The 65-foot Ann Marie, owned by Luedtke Engineering of Frankfort, Mich., was reported sunk at the Bay Aggregates dock in Bay City at about 0800 on Dec. 13, said Lt. Justin Westmiller of Coast Guard Sector Detroit. The tug was tied up for the winter after being used in a dredging project on the river by the Army Corps of Engineers.
Westmiller said Ann Marie sank in about 25 feet of water sometime late in the evening of Dec. 12 or early the next morning. Employees of Bay Aggregates reported the sinking while making their first inspection of the yard Dec. 13.
“They had made their rounds earlier that day (Dec. 12) and nothing was reported out of place,” Westmiller said.
The tug was refloated on Dec. 17, but investigators could not immediately determine what had caused it to take on water. There were no reports of damage to the vessel before it was laid up for the winter, Westmiller said.
“We never found a cause, an easy cause, as to why it sank,” he said. “Once we pumped all the water out, she floated fine. There’s a couple of different possibilities, but we don’t want to speculate at this point. The easy explanation — that the hull was holed or something like that — it was not the case.”
Paul Luedtke, secretary and treasurer for Luedtke Engineering, said a strong storm passed through the region that weekend, but the company had not determined if that was the cause. The National Oceanic and Atmospheric Administration reported wind gusts in the area as high as 45 knots on Dec. 12.
“Right now as far as I know it’s all speculation,” Luedtke said. “There was nobody there physically watching it to see what happened.”
Eight hundred to 900 gallons of diesel fuel leaked from Ann Marie after it sank, Westmiller said.
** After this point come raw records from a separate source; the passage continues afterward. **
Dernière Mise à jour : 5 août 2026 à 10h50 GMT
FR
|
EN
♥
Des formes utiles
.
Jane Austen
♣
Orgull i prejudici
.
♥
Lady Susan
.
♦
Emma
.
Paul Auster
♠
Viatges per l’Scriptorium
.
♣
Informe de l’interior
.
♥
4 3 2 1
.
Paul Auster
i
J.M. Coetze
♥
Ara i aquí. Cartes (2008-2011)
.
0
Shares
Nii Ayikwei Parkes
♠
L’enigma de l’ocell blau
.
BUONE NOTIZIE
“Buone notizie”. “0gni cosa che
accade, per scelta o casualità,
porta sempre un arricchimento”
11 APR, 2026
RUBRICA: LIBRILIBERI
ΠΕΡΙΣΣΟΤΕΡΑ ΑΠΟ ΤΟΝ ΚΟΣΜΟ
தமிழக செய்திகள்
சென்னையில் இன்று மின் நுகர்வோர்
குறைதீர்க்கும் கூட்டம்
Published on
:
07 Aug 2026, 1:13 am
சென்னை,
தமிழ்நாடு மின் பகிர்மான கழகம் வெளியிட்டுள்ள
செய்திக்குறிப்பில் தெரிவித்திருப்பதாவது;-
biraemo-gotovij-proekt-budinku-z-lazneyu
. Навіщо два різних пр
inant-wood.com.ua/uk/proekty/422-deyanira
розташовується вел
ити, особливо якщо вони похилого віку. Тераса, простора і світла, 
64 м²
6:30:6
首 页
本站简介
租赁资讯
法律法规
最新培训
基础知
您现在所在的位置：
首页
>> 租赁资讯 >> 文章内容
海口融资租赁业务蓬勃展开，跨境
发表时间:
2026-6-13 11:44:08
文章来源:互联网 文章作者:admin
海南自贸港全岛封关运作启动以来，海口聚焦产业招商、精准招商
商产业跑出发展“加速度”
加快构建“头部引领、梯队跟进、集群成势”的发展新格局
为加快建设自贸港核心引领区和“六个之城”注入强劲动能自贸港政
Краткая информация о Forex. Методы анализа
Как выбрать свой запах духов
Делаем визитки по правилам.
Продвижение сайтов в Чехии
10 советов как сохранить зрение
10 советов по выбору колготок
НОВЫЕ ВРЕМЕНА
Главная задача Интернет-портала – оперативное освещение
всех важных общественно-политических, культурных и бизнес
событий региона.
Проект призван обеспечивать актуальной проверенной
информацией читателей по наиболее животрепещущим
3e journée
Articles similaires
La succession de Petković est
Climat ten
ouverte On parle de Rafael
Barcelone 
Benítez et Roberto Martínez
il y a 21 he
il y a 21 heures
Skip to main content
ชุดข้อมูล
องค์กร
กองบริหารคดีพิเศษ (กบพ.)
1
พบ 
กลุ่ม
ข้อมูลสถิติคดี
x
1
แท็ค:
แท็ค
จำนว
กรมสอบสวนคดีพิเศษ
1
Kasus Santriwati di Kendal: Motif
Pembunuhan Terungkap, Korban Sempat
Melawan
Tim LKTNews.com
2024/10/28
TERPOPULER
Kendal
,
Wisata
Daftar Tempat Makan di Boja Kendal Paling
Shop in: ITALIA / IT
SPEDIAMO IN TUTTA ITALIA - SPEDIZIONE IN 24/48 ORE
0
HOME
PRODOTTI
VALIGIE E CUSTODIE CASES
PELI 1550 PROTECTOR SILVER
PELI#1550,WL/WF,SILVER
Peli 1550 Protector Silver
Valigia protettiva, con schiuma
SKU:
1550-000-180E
Crews from Young’s Environmental Cleanup Inc. of Grand Rapids deployed two booms to contain the spill and absorb the fuel while divers sealed the tug’s tank. Some of the fuel that leaked was locked in ice on the surface of the river.
“We recovered upwards of 300 to 400 gallons from the surface,” Westmiller said. “We also recovered quite a bit of ice that was contaminated with fuel. We cut that into sections and removed it.”
Another Luedtke tug, the 55-foot Karl E. Luedtke, was brought in to break the ice and keep the water open during the salvage operation. The company used a land crane and a derrick barge to lift the 81-ton tug to the surface after divers attached slings to its hull.